Search code examples
sqlgoogle-bigqueryaggregate-functions

MAX() Partition by is rising Query Processing Size - SQL in GBQ


I have the following source data in SQL in GBQ:

    SELECT 1 AS client_id,  CAST('2022-10-13' AS DATE) AS session_date, 'denied' AS value,
UNION ALL
SELECT 1,  CAST('2022-10-15' AS DATE), 'granted'
UNION ALL
SELECT 1, CAST('2022-10-18' AS DATE), 'denied'
UNION ALL
SELECT 2, CAST('2022-01-01' AS DATE), 'denied'
UNION ALL
SELECT 2, CAST('2022-01-05' AS DATE), 'granted'
UNION ALL
SELECT 3, CAST('2022-01-01' AS DATE), 'granted'
UNION ALL
SELECT 4, CAST('2022-01-03' AS DATE), 'granted'

And I want to get a table like this where I have the last activity date for each user with an struct that saves every activity session date and it's value (denied/granted):

enter image description here

I have used the following query to achieve this:

WITH max_date AS (
      SELECT
        client_id,
        session_date,
        value,
        MAX(session_date) OVER (PARTITION BY client_id) AS last_activity
      FROM
        source_data )
    SELECT
      client_id,
      last_activity,
      ARRAY_AGG(STRUCT(session_date,
          value)
      ORDER BY
        session_date) AS push_permission
    FROM
      max_date
    GROUP BY
      1,
      2

The issue is that the query size is going from 11GB to 1.2TB. I don't understand why this is happening, as I have used the max() partition by over other times and this wasn't happening. Is there any way to fix this? It seems it's missing the partition for some reason.

Thanks!


Solution

  • I don't think that you need window functions here, aggregation is sufficient; the last activity date can be computed with a simple aggregate max().

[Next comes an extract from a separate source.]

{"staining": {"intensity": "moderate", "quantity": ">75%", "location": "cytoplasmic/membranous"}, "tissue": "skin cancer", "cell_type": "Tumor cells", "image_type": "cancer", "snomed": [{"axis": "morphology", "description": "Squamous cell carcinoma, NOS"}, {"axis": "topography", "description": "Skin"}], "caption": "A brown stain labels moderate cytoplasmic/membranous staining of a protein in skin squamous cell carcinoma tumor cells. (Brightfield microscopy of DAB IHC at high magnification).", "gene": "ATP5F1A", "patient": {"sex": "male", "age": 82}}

    Is the query less resource-consuming if we phrase it like this?

    select client_id, max(session_date) as last_activity
        array_agg(struct(session_date, value) order by session_date) as push_permission
    from source_data
    group by client_id
    

    Note that the query still needs to scan and aggregate the whole table - given your requirement, this cannot be avoided.